Managing Access and Security
TeraText for Legislation is built on TeraText DBS which has a security model developed for the intelligence community supporting role-based access to data at the field, record, and database levels. This enables an administrator to restrict access to sensitive data down to the level of specific XML nodes. TeraText for Legislation can manage high-performance access to public documents, restrict access to confidential documents to authorised users, and move documents automatically between repositories dedicated to public or private access as required. Access to change the content or status of a document is restricted to authenticated and authorised users. What a user is authorised to do with a document depends on the roles of that user, the workflow status, metadata stored in or with the document or document version (such as the date of tabling, or the date for public release), and metadata associated with the workflow (such as the type of Bill, the sponsor, the assigned standing committee, etc). Other security features include support for Lightweight Directory Access Protocol (LDAP) and Active Directory, the Generic Security Service (GSS), and Secure Sockets Layer (SSL) to handle encrypted sensitive information.
An Ideal Partnership
TeraText for Legislation provides a number of tools that augment the underlying TeraText DMS and DBS capabilities with the ability to provide accesses to the correct state of the law at any point in time. By using XML to represent the structured text inherent in legislation, TeraText for Legislation solves the challenge of maintaining a consistent structural representation for the documents, while allowing the database designer to reuse the same information for multiple purposes.
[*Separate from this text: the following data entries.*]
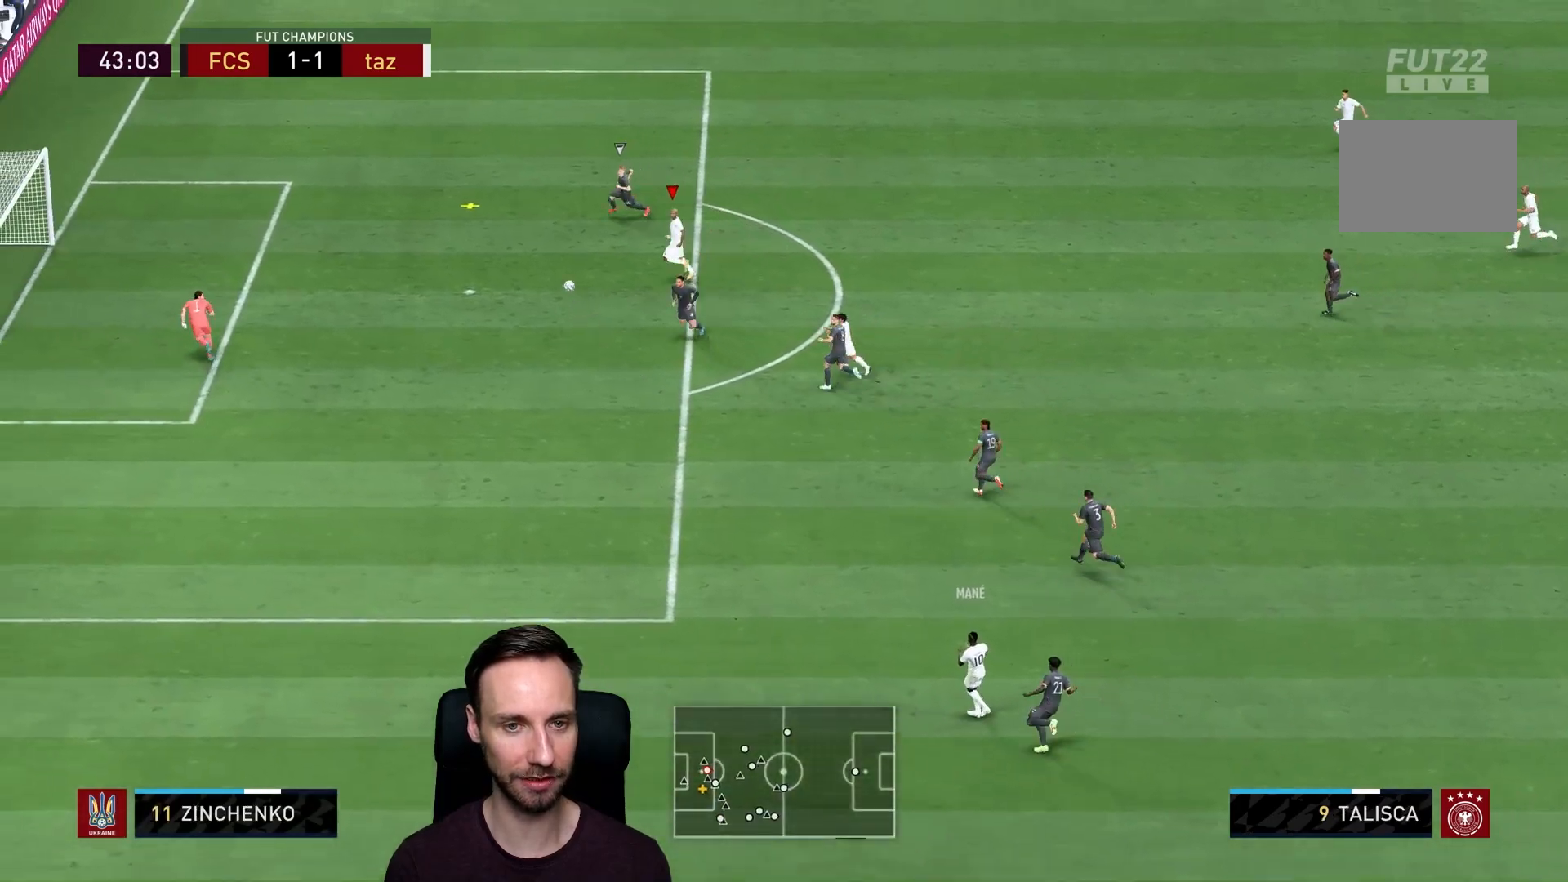
{"buttons": [], "left_stick": "down-left", "right_stick": "center", "events": [[167, "CIRCLE", "down"], [200, "left_stick", "down-left"], [334, "CIRCLE", "up"]]}
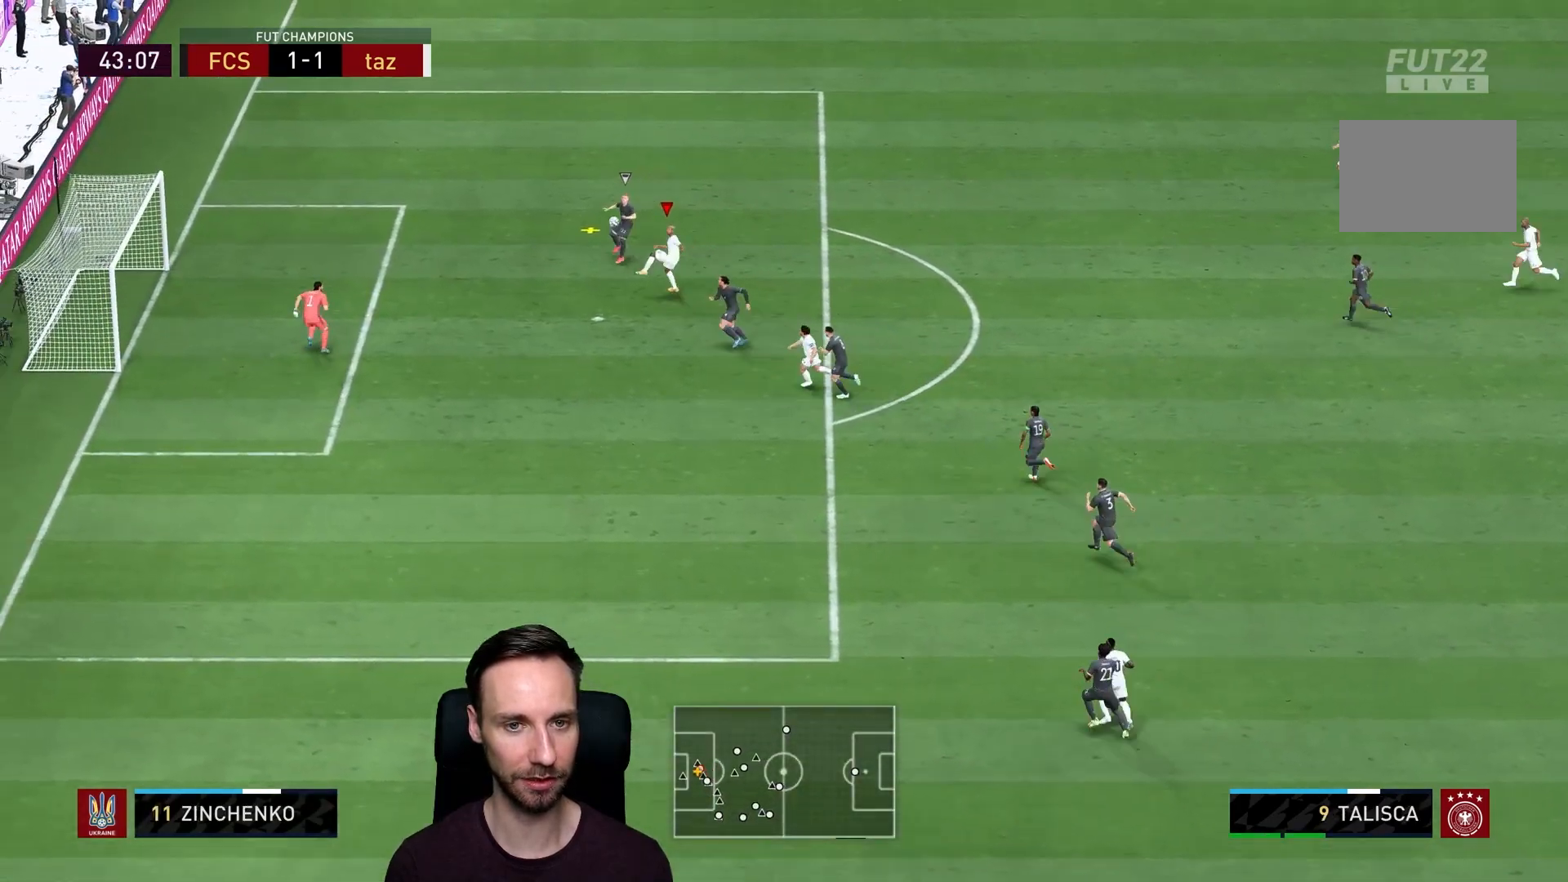
{"buttons": [], "left_stick": "down-left", "right_stick": "center", "events": []}
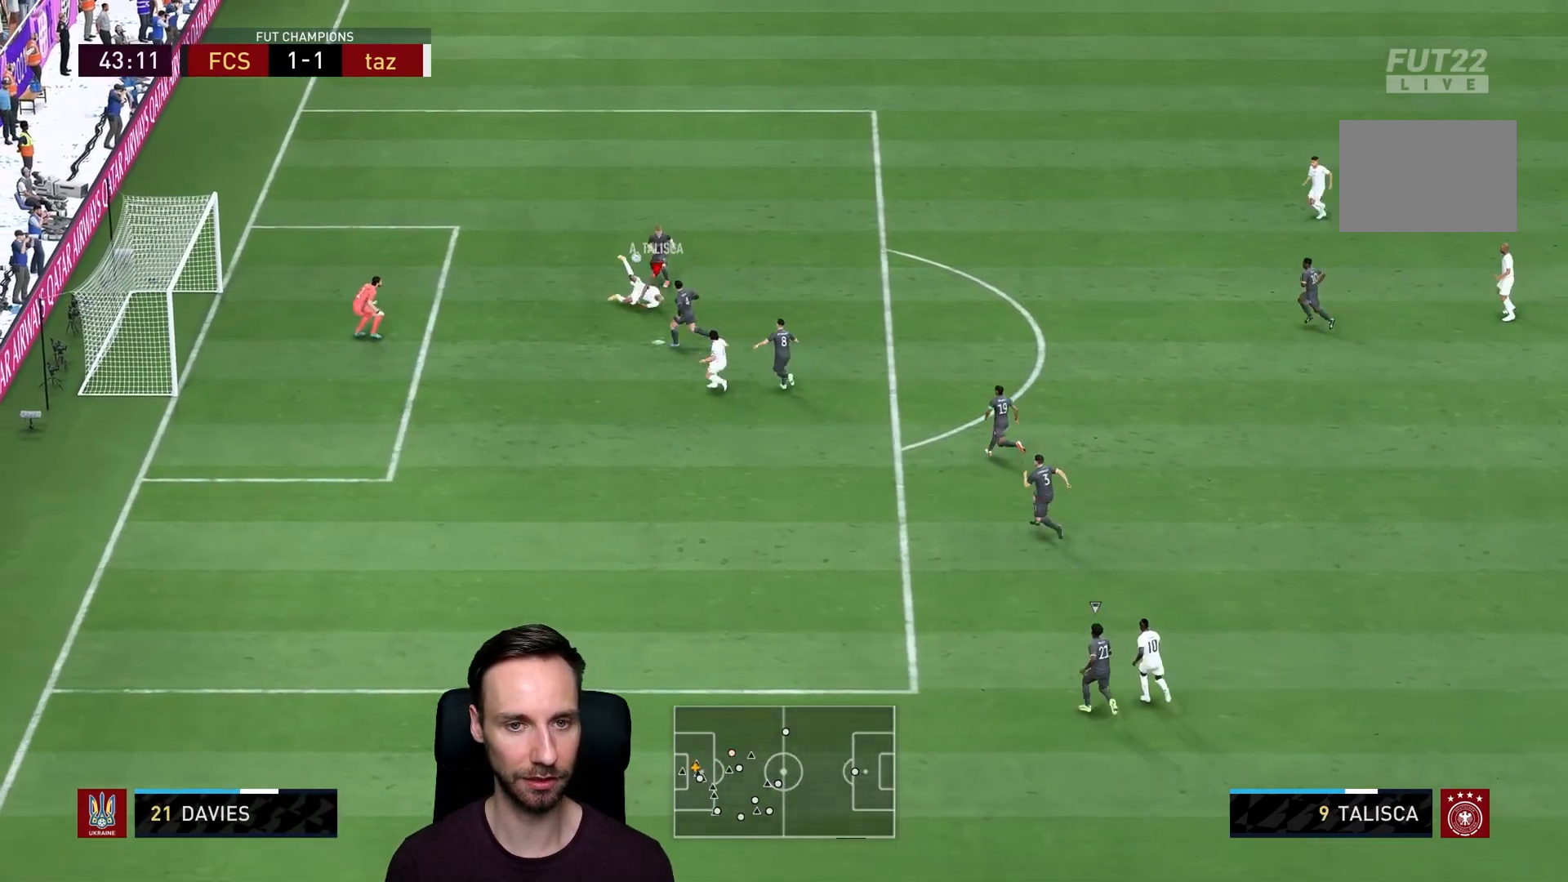
{"buttons": [], "left_stick": "left", "right_stick": "center", "events": [[451, "left_stick", "left"]]}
By using a combination of XML and sophisticated search and indexing capabilities, TeraText DBS effectively and efficiently supports point-in-time access to legislation. The TeraText DMS provides powerful fragmentation capabilities, allowing large pieces of legislation to be managed both as whole documents and as individual components, such as separate sections, to be versioned independently of the whole document. A combination of flexible and rigid workflow capabilities and a robust security environment provides a powerful platform for a variety of solutions in the legislative and regulatory environment.
Leidos has over 15 years' experience developing solutions for the legislative environment using this platform and can provide a cost-effective application customised to each jurisdiction's requirements.